– Это Прага?
– Прага, Дюхон.
Город казался бескрайним. В нём царствовала симфония света. Именно симфония, а не стихийная совокупность городских огней: у Андрея возникло непреодолимое ощущение – над этой симфонией трудились художники и инженеры, объединённые чётким замыслом создания архитектурно-светового ансамбля, долженствовавшего символизировать мощь, богатство, величие и хлещущую через край энергию яркой, свободной, радостной жизни. Корабельщиков не замедлил поделиться чувствами со спутником.
– Умничка, – обрадовался Майзель. – Молодец. Всё ты правильно уловил. Так и есть.
– И в Будапеште так же? В Бухаресте? В Белграде?
– Пока ещё нет. Но будет, – пообещал Майзель, и Андрею почему-то очень захотелось в это поверить.
– Но это же просто чёртова уйма денег!
– И что? – удивился Майзель. – А зачем деньги-то нужны, как не для этого?! Деньги, Дюхон, такая штука – они никогда не даются кому-то. Если у кого-то появляются деньги – их нужно срочно отдавать. Чем больше, тем лучше. Деньги приходят в мир для всех людей, но – через немногих. И вот когда эти немногие по какой-нибудь причине перестают понимать, что якобы «их» деньги вовсе не им предназначены, человечеству начинает грозить опасность. Мы объясняем им, как на самом деле всё обстоит и работает. Один раз – вежливо объясняем. Не понять – невозможно. Можно сделать вид, что не понял. Тогда мы приходим и забираем. Всё.
– Вот так вот, приходите – и забираете?
– Ну да, – пожал плечами Майзель. – Денег, взятых у колумбийских дуремаров, как раз хватило, чтобы раскрутиться. Потом началась атака сразу по нескольким направлениям. Здесь мы начали работать с молодёжью, готовя отряды настоящих бойцов, способных за нас, за нашу идею идти в огонь и в воду.
– Какую идею?!
– Погоди, – поморщился Майзель. – Успеем ещё об идее поговорить. Через три года был готов первый эшелон. Одновременно мы взяли на ствол сразу несколько десятков оффшорных банков. Очень красивая операция: оффшорное законодательство позволяло – тогда – менять учредителей, акционеров буквально за минуты, вся отчётность умещалась на одной стороне бумажного листка. Они же не знали, что мы собираемся этим воспользоваться, для себя всё готовили, – он довольно оскалился. – Мы сорвали хороший куш, и одновременно правительственные структуры Европы и Штатов начали атаку на оффшоры. Они даже не подозревали, что действуют в наших интересах. Весь их антиоффшорный пафос я очень тщательно профинансировал.
– Зачем?
– Затем. Оффшор должен был остаться один.
– В Короне.
– В Праге. Видишь ли, Дюхон, – оффшор на Багамах или на Гернси хорош, пока существует консенсус, гарантирующий его работу. Молчаливый сговор магнатов и правительств. Как только такое сердечное согласие даёт трещину, неважно, по каким причинам – всё, пишите письма мелким почерком. Ни Багамы, ни Гернси, ни прочие гваделупы с доминиками не обладают необходимым суверенитетом, чтобы обеспечить неприкосновенность размещённых там капиталов. А мы – обладаем. И мы это настойчиво демонстрировали. Вот они к нам и повалили.
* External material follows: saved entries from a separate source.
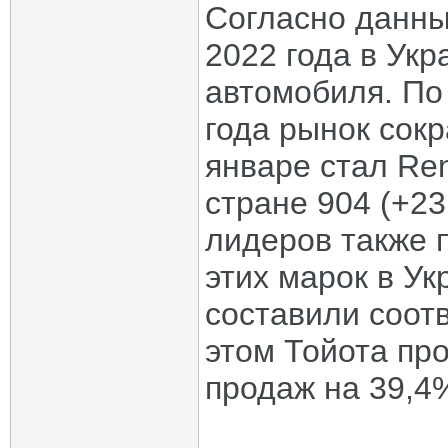
Согласно данны
2022 года в Ук
автомобиля. По
года рынок сокр
январе стал Re
стране 904 (+23
лидеров также 
этих марок в У
составили соотв
этом Тойота пр
продаж на 39,4%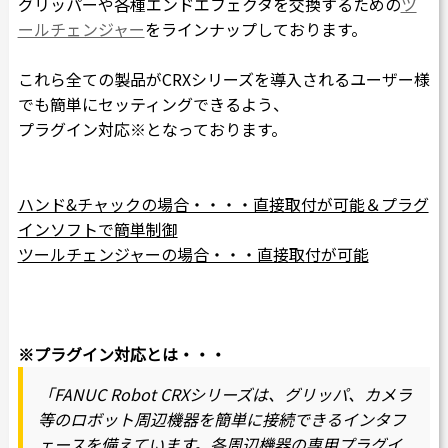
グリッパーや各種エンドエフェクタを交換するための
ツ
ールチェンジャー
をラインナップしております。
これら全ての製品が
CRXシリーズを導入されるユーザー様
でも簡単にセッティングできるよう、
プラグイン対応※となっております。
ハンド&チャックの場合・・・・直接取付が可能＆プラグ
インソフトで簡単制御
ツールチェンジャーの場合・・・直接取付が可能
※プラグイン対応とは・・・
「FANUC Robot CRXシリーズは、グリッパ、カメラ
等のロボット周辺機器を簡単に接続できるインタフ
ェースを備えています。各周辺機器の専用プラグイ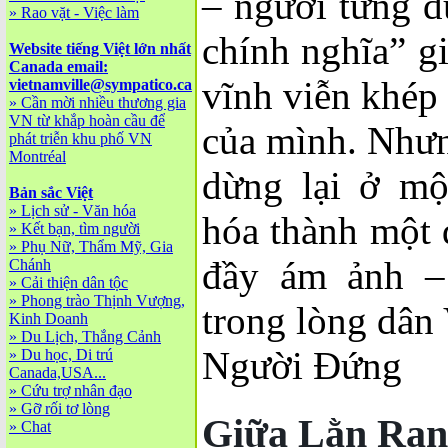
– người từng đ
»
Rao vặt - Việc làm
chính nghĩa” g
Website tiếng Việt lớn nhất
Canada email:
vĩnh viễn khép 
vietnamville@sympatico.ca
»
Cần mời nhiều thương gia
VN từ khắp hoàn cầu để
của mình. Như
phát triễn khu phố VN
Montréal
dừng lại ở mộ
Bản sắc Việt
»
Lịch sử - Văn hóa
hóa thành một 
»
Kết bạn, tìm người
»
Phụ Nữ, Thẩm Mỹ, Gia
đầy ám ảnh –
Chánh
»
Cải thiện dân tộc
»
Phong trào Thịnh Vượng,
trong lòng dân 
Kinh Doanh
»
Du Lịch, Thắng Cảnh
Người Đứng
»
Du học, Di trú
Canada,USA...
»
Cứu trợ nhân đạo
»
Gỡ rối tơ lòng
Giữa Lằn Ran
»
Chat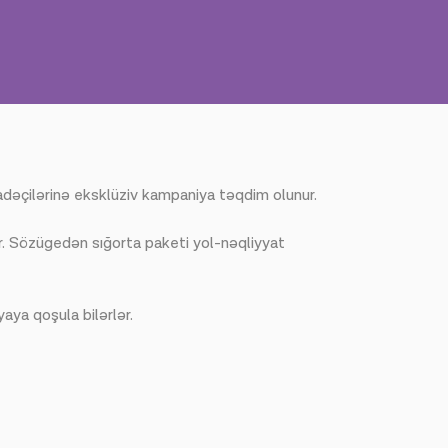
dəçilərinə eksklüziv kampaniya təqdim olunur.
r. Sözügedən sığorta paketi yol-nəqliyyat
aya qoşula bilərlər.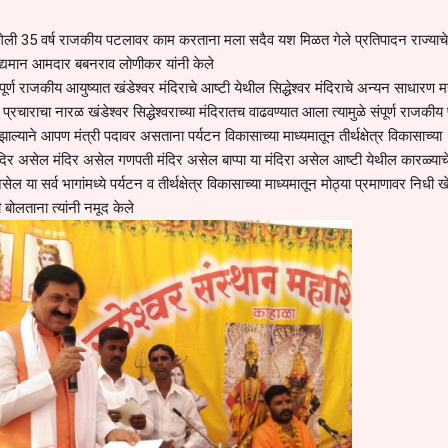
ने गेली 35 वर्ष राजकीय पटलावर काम करताना मला सदैव यश मिळत गेले प्रतिपादन राज्याच
 विद्यमान आमदार बबनराव लोणीकर यांनी केले
ंपूर्ण राजकीय आयुष्यात खंडेश्वर मंदिराचे आष्टी येथील सिद्धेश्वर मंदिराचे अन्यन साधारण म
प्रचाराचा नारळ खंडेश्वर सिद्धेश्वराच्या मंदिरातच वाढवण्यात आला त्यामुळे संपूर्ण राजकीय 
ाल्याने आपण मंत्री पदावर असताना पर्यटन विकासाच्या माध्यमातून तीर्थक्षेत्र विकासाच्या
मंदिर असेल मंदिर असेल गणपती मंदिर असेल बाप्पा या मंदिरा असेल आष्टी येथील कारळ्याच
या सर्व भागांमध्ये पर्यटन व तीर्थक्षेत्र विकासाच्या माध्यमातून मोठ्या प्रमाणावर निधी ख
ोलताना त्यांनी नमूद केले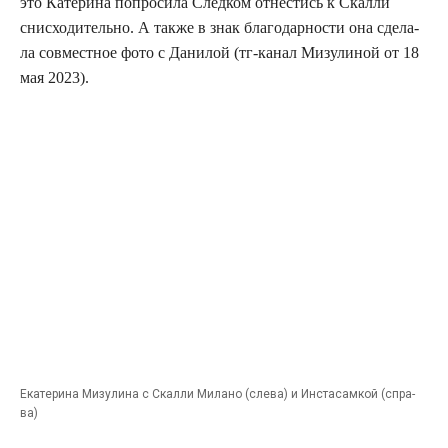
это Кате­ри­на попро­си­ла След­ком отне­стись к Скал­ли
снис­хо­ди­тель­но. А так­же в знак бла­го­дар­но­сти она сде­ла­
ла сов­мест­ное фото с Дани­лой (тг-канал Мизу­ли­ной от 18
мая 2023).
Ека­те­ри­на Мизу­ли­на с Скал­ли Мила­но (сле­ва) и Инста­сам­кой (спра­
ва)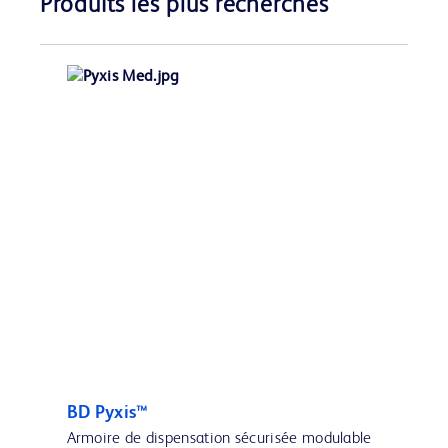
Produits les plus recherchés
BD Pyxis™
Armoire de dispensation sécurisée modulable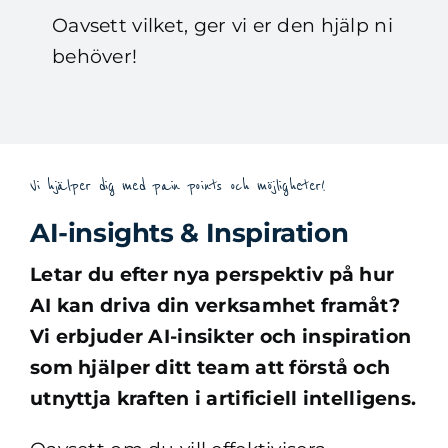
Oavsett vilket, ger vi er den hjälp ni
behöver!
Vi hjälper dig med pain points och möjligheter!
AI-insights & Inspiration
Letar du efter nya perspektiv på hur
AI kan driva din verksamhet framåt?
Vi erbjuder AI-insikter och inspiration
som hjälper ditt team att förstå och
utnyttja kraften i artificiell intelligens.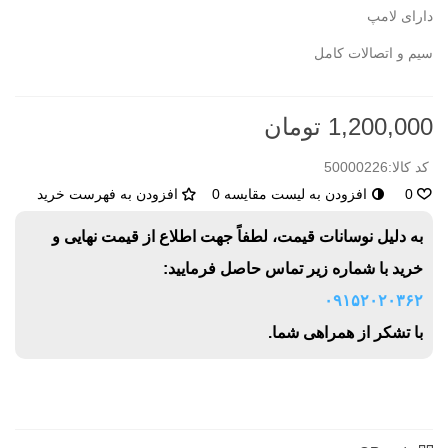
دارای لامپ
سیم و اتصالات کامل
1,200,000 تومان
کد کالا:
50000226
0
افزودن به لیست مقایسه
0
افزودن به فهرست خرید
به دلیل نوسانات قیمت، لطفاً جهت اطلاع از قیمت نهایی و
خرید با شماره زیر تماس حاصل فرمایید:
۰۹۱۵۲۰۲۰۳۶۲
با تشکر از همراهی شما.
– И что? Это обеспечило достаточно средств для твоих… Извини – ваших с Вацлавом – проектов?
– Конечно же, нет. Средства появились потом – когда они все тут расселись, а мы их кинули, как лохов на Привозе.
– Дань…
– Ах, как это было здорово, – прищёлкнул языком от удовольствия Майзель. – Контроль над их оффшорными счетами они нам сами принесли, на блюдечке с голубой каёмочкой.
– Как?!
– По закону об оффшорных компаниях им полагается местный директор и секретарь. Со смешной зарплатой – одна крона в месяц. Но это в какой-нибудь Андорре такой номинальный руководитель, числясь директором в сотнях предприятий и получая мелкую мзду, продолжает крутить хвосты своим коровам. А наши якобы номинальные директора и секретари – это были наши славные мальчики и девочки, наши соколята, Дюхон. И номинальные хозяева вдруг сделались реальными. А необходимые явки и пароли мы получили традиционным способом – при помощи доброго слова и пистолета.